TASK TO COMPLETE
In the records below, repeat exactly the lines between the line holding "left hip: (274, 457)" and the line holding "nose: (12, 232)", inclusive, and drop the pictures.

DATA
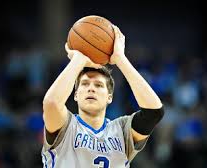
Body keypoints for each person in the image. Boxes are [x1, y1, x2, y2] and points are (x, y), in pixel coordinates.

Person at [41, 25, 164, 168]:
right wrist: (78, 60)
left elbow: (154, 113)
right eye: (85, 84)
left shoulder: (121, 130)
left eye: (98, 85)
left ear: (109, 97)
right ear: (75, 95)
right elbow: (51, 103)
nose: (91, 88)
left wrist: (120, 59)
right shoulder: (66, 125)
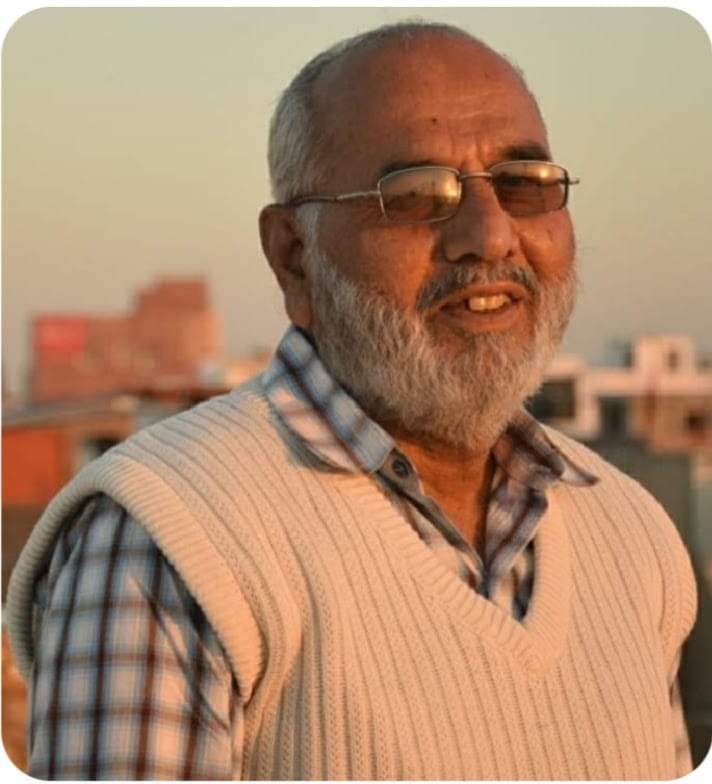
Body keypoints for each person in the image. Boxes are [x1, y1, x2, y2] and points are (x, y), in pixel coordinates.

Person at [6, 21, 697, 780]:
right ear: (294, 257)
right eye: (418, 195)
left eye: (523, 183)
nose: (490, 235)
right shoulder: (172, 537)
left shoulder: (632, 540)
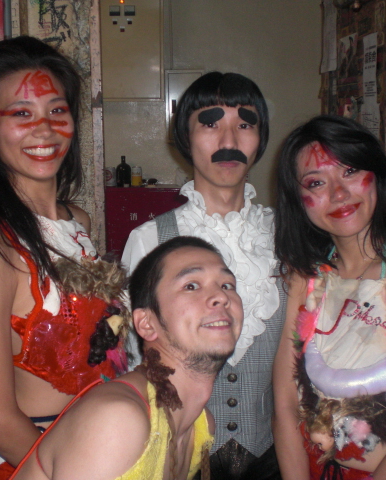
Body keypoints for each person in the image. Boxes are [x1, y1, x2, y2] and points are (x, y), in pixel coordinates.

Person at [0, 36, 128, 480]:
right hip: (33, 459)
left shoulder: (78, 220)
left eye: (56, 110)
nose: (44, 130)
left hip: (97, 445)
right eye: (21, 114)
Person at [272, 115, 386, 480]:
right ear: (299, 200)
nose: (339, 194)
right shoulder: (304, 279)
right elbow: (285, 407)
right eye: (316, 182)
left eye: (350, 171)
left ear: (377, 173)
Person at [122, 71, 285, 479]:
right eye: (210, 124)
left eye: (245, 124)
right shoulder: (148, 240)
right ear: (185, 136)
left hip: (274, 457)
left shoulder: (289, 238)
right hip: (176, 458)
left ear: (261, 138)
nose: (229, 140)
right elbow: (131, 359)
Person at [11, 236, 244, 480]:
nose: (221, 297)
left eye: (227, 285)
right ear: (146, 324)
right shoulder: (117, 420)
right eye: (191, 286)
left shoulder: (201, 425)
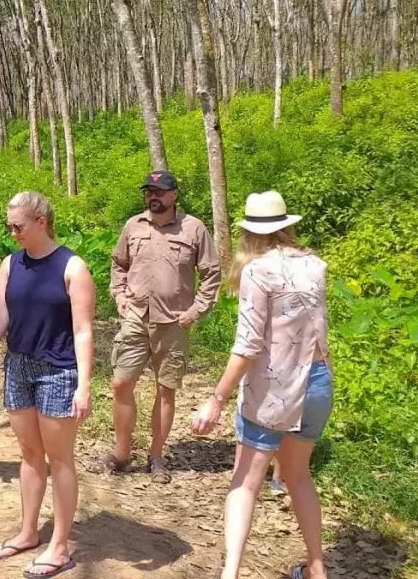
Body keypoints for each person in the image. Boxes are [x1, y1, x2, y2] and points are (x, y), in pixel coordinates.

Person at [0, 192, 95, 579]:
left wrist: (84, 384)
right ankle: (29, 532)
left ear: (41, 222)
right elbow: (0, 320)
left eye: (19, 226)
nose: (12, 232)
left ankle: (59, 546)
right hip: (18, 367)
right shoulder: (10, 264)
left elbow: (83, 330)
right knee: (30, 453)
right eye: (9, 225)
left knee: (59, 458)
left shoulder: (72, 267)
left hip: (58, 370)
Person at [190, 191, 331, 579]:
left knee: (245, 483)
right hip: (317, 381)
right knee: (298, 475)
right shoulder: (316, 265)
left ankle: (230, 573)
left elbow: (248, 346)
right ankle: (317, 567)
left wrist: (216, 398)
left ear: (249, 232)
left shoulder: (257, 271)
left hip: (273, 388)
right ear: (287, 225)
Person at [95, 169, 221, 483]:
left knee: (165, 391)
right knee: (121, 383)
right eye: (149, 191)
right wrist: (119, 295)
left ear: (174, 194)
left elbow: (211, 274)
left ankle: (156, 456)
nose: (154, 196)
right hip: (136, 316)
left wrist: (195, 311)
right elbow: (118, 264)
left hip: (175, 322)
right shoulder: (133, 226)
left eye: (160, 191)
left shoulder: (193, 229)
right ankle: (122, 454)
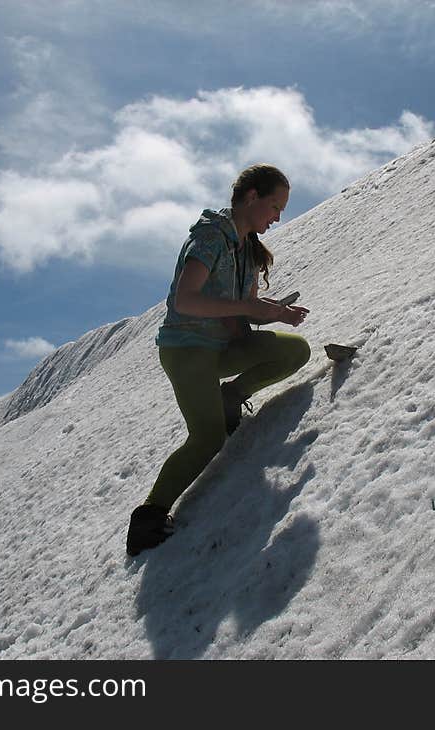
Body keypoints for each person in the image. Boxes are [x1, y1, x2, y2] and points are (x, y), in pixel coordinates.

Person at [126, 164, 311, 556]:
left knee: (295, 350)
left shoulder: (245, 249)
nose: (278, 217)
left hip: (219, 347)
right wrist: (248, 306)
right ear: (251, 197)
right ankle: (148, 518)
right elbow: (185, 299)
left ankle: (231, 397)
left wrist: (270, 313)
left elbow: (232, 313)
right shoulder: (211, 237)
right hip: (186, 349)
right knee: (207, 437)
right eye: (274, 206)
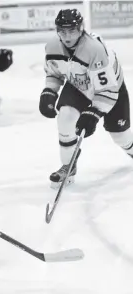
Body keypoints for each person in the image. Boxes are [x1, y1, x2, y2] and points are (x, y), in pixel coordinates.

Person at [39, 9, 132, 188]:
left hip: (111, 89)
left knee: (121, 137)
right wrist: (49, 92)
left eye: (72, 30)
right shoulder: (52, 46)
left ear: (81, 29)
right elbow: (54, 73)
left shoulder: (94, 50)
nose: (67, 36)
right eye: (62, 30)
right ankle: (68, 167)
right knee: (65, 117)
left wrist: (94, 113)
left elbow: (108, 90)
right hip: (79, 86)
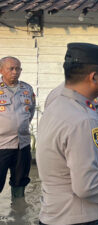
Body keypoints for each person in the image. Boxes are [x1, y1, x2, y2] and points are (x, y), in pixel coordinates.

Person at [36, 43, 98, 225]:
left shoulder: (57, 102)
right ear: (94, 77)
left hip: (54, 212)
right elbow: (88, 186)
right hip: (79, 216)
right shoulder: (82, 119)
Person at [0, 56, 35, 198]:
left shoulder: (26, 88)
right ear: (1, 70)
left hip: (22, 144)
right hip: (1, 145)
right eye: (11, 68)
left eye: (18, 68)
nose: (15, 72)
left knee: (20, 180)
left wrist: (19, 126)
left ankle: (18, 212)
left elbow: (30, 112)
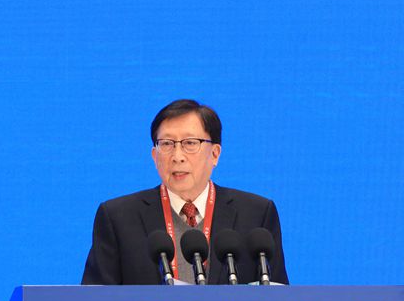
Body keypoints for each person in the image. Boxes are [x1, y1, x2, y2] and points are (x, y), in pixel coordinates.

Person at [81, 99, 289, 285]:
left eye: (190, 143)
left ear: (215, 154)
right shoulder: (118, 217)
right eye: (167, 144)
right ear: (154, 155)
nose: (177, 156)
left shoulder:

ANSWER AREA
left hip: (274, 457)
left shoulder: (289, 238)
right hip: (176, 458)
left ear: (261, 138)
nose: (229, 140)
right elbow: (131, 359)
Person at [11, 236, 244, 480]:
nose: (221, 297)
left eye: (227, 285)
right ear: (146, 324)
right shoulder: (117, 420)
right eye: (191, 286)
left shoulder: (201, 425)
Body keypoints for each person in the image. Boxes are [x1, y1, x2, y2] and points are (x, y), in pixel coordinates.

Person at [0, 192, 95, 579]:
left wrist: (84, 384)
right ankle: (29, 532)
left ear: (41, 222)
right elbow: (0, 320)
left eye: (19, 226)
nose: (12, 232)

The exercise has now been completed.